I keep hearing cheerleading on how big podcasting is getting, but I'm sure not seeing it in my subscriptions. In RSS, podcasts would be announced via enclosures. The draft Atom 1.0 spec has support for the same kind of thing (and heck - BottomFeeder already supports it :) ).
But let's take a look at my feeds and items. Here's a small script I ran against my 291 subscriptions:
| allEnclosures allAudioOrVideo |
rejectBlock := [:matchString :url | ('*', matchString, '*') match: url].
allEnclosures := RSS.Enclosure allInstances.
allAudioOrVideo := allEnclosures collect: [:each | each url].

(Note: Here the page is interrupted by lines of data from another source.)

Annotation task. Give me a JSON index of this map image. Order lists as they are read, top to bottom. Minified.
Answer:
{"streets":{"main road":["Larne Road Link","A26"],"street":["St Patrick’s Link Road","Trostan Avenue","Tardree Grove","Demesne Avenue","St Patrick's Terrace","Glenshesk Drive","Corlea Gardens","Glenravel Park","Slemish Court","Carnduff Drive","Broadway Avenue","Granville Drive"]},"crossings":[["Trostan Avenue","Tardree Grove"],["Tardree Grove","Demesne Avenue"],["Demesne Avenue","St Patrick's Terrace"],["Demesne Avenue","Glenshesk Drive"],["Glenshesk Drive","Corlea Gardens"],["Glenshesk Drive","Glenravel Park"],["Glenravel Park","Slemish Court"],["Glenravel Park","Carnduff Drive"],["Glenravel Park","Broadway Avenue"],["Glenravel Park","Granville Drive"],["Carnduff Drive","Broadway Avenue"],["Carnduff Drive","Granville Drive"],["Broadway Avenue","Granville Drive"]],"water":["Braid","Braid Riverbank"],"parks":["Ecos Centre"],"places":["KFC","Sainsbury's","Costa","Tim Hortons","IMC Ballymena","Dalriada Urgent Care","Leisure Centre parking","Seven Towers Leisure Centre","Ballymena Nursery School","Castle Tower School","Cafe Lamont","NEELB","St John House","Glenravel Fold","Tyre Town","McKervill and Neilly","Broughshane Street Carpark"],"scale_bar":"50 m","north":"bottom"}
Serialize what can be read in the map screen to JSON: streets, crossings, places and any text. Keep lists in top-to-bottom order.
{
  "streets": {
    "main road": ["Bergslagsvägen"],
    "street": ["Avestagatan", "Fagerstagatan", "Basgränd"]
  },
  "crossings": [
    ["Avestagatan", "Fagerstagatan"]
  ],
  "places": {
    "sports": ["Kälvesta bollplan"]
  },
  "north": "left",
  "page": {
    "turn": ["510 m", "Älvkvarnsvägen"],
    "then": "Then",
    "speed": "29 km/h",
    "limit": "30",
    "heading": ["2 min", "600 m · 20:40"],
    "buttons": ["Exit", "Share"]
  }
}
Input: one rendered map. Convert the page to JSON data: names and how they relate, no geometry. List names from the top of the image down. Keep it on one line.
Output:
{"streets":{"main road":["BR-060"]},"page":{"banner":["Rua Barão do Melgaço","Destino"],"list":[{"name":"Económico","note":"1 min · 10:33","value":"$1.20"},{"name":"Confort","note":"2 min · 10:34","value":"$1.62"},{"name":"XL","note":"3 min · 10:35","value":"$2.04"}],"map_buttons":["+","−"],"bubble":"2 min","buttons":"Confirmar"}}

allAudioOrVideo := allAudioOrVideo reject: [:each |
(rejectBlock value: '.png' value: each) |
(rejectBlock value: '.jpg' value: each) |
(rejectBlock value: '.gif' value: each)].
^allAudioOrVideo
So what did that give me? A collection of 14 video and audio enclosures. At the very least, the feeds I subscribe to don't advertise podcasts as enclosures very often. Heck, Dave Winer, who's a huge proponent of the genre, almost never uses Enclosures - he just slaps a link to podcasts he's done straight into his items. So are people finding podcasts the same way they find other web content - just by stumbling on it? Is it simply the case that most blog client tools don't support Enclosure definitions? BottomLine does, although that support is specific to the Silt server (I can't see a general way of supporting client side enclosure definition in any of the APIs out there).
Oh, and another small aside here - see that Smalltalk script up there? That was run from a workspace in the runtime. Smalltalk is just cool that way.